16 Ebert, Allgem. Gesch. d. litt. d. MA. II.—Kalff, Nederl. Letterk. I, 419.

17 “Est historia quaedam ex hispanorum monumentis depromta lectu amoena ob varios cuentus: Doctor Potzzo hispanice dicitur eam descripsisse, quem autorem tamen non vidi. habet quaedam similia cum narrationibus Heliodori. argumentum est nobilis quidam hispanus amore ill ctus Aegiptiam puellam (quam nos heijdens vocamus) per longum satis tempus sequitur, vitam illam rudem, mendicam et rusticam tolerat, et mores sorditos istius hominum generis, tandem agnita fuit ista Aegiptia pro virgine nobili et hinc foelix matrimonium.” (Tijdschrift 1.1.)

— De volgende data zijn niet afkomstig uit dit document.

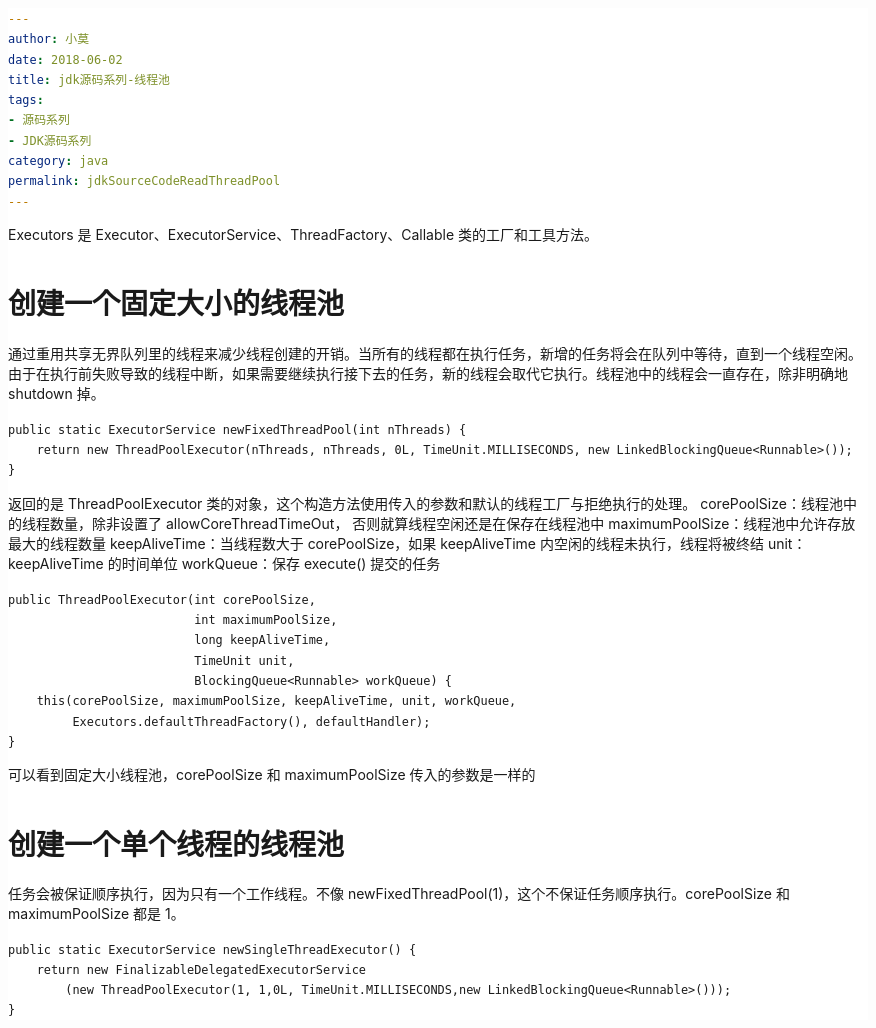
 ```yaml
---
author: 小莫
date: 2018-06-02
title: jdk源码系列-线程池
tags:
- 源码系列
- JDK源码系列
category: java
permalink: jdkSourceCodeReadThreadPool
---
```

Executors 是 Executor、ExecutorService、ThreadFactory、Callable 类的工厂和工具方法。


# 创建一个固定大小的线程池

通过重用共享无界队列里的线程来减少线程创建的开销。当所有的线程都在执行任务，新增的任务将会在队列中等待，直到一个线程空闲。由于在执行前失败导致的线程中断，如果需要继续执行接下去的任务，新的线程会取代它执行。线程池中的线程会一直存在，除非明确地 shutdown 掉。

```
public static ExecutorService newFixedThreadPool(int nThreads) {  
    return new ThreadPoolExecutor(nThreads, nThreads, 0L, TimeUnit.MILLISECONDS, new LinkedBlockingQueue<Runnable>());  
}
```

返回的是 ThreadPoolExecutor 类的对象，这个构造方法使用传入的参数和默认的线程工厂与拒绝执行的处理。
corePoolSize：线程池中的线程数量，除非设置了 allowCoreThreadTimeOut， 否则就算线程空闲还是在保存在线程池中
maximumPoolSize：线程池中允许存放最大的线程数量
keepAliveTime：当线程数大于 corePoolSize，如果 keepAliveTime 内空闲的线程未执行，线程将被终结
unit：keepAliveTime 的时间单位
workQueue：保存 execute() 提交的任务 

```
public ThreadPoolExecutor(int corePoolSize,  
                          int maximumPoolSize,  
                          long keepAliveTime,  
                          TimeUnit unit,  
                          BlockingQueue<Runnable> workQueue) {  
    this(corePoolSize, maximumPoolSize, keepAliveTime, unit, workQueue,  
         Executors.defaultThreadFactory(), defaultHandler);  
}  
```

可以看到固定大小线程池，corePoolSize 和 maximumPoolSize 传入的参数是一样的

# 创建一个单个线程的线程池

任务会被保证顺序执行，因为只有一个工作线程。不像 newFixedThreadPool(1)，这个不保证任务顺序执行。corePoolSize 和 maximumPoolSize 都是 1。

```
public static ExecutorService newSingleThreadExecutor() {  
    return new FinalizableDelegatedExecutorService  
        (new ThreadPoolExecutor(1, 1,0L, TimeUnit.MILLISECONDS,new LinkedBlockingQueue<Runnable>()));  
}
```
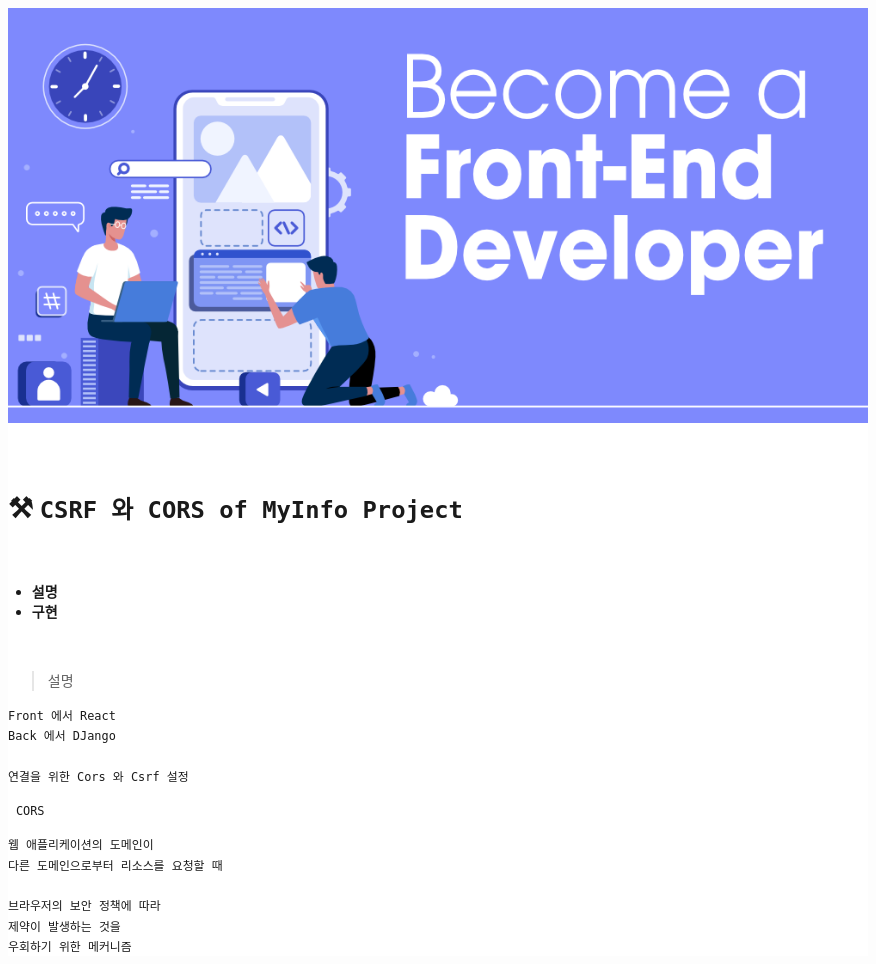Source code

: <img src="../../Image/frontend-dev.png" style="object-fit: cover" width="100%"/>

<br>
<br>


# ⚒️  `CSRF 와 CORS of MyInfo Project`

<br>


* **설명**
* **구현**

<br>


> 설명

```
Front 에서 React
Back 에서 DJango  

연결을 위한 Cors 와 Csrf 설정
```

&nbsp;&nbsp;`CORS`
```
웹 애플리케이션의 도메인이 
다른 도메인으로부터 리소스를 요청할 때 

브라우저의 보안 정책에 따라 
제약이 발생하는 것을 
우회하기 위한 메커니즘
```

18 “En igitur tibi historiam quam ex hispanorum monumentis hausi, siue illa vera, vt isti affirmant, siue noua, siue ex antiquitate deprompta, non admodum curo; narratio est rara et amoena, ego rudi Minerea eam tractaui, tu contrahere, omittere, noua inserere, prout videbitar, poteris. locus communis his in Censurâ esse poterit ... narrationes ... rudes sunt, secundas expectant et requirunt curas.

In nominibus si quid mutare tibi visum, non refragabor; teut nica disponam vt potero; minima mutatio etiam optima.” (Tijdschrift 1.1. 27, 28.)

19 Zie J. A. Worp, Noord en Zuid XX, 56.

Of gebruikt Cats Ferdinando om de maat? Wat heeft de franse vertaling? Waarschijnliker toch gebruikte Cats een franse.

20 Worp, a. pl.

21 A. Borgeld, Tijdschr. XXV, 73.

In de Vyf nieuwicheden (1653 door Henryk Takama vertaald) wordt dit Sp. H. vermeld als vroeger al uitgegeven.

22 Alleen de ē (nu en dan) is voluit als en gedrukt; het een enkele maal voorkomende en̄ (naast ende) als ende; de vv als w. Vgl. hiervoor, Cats-z’n tekst op blz. VI.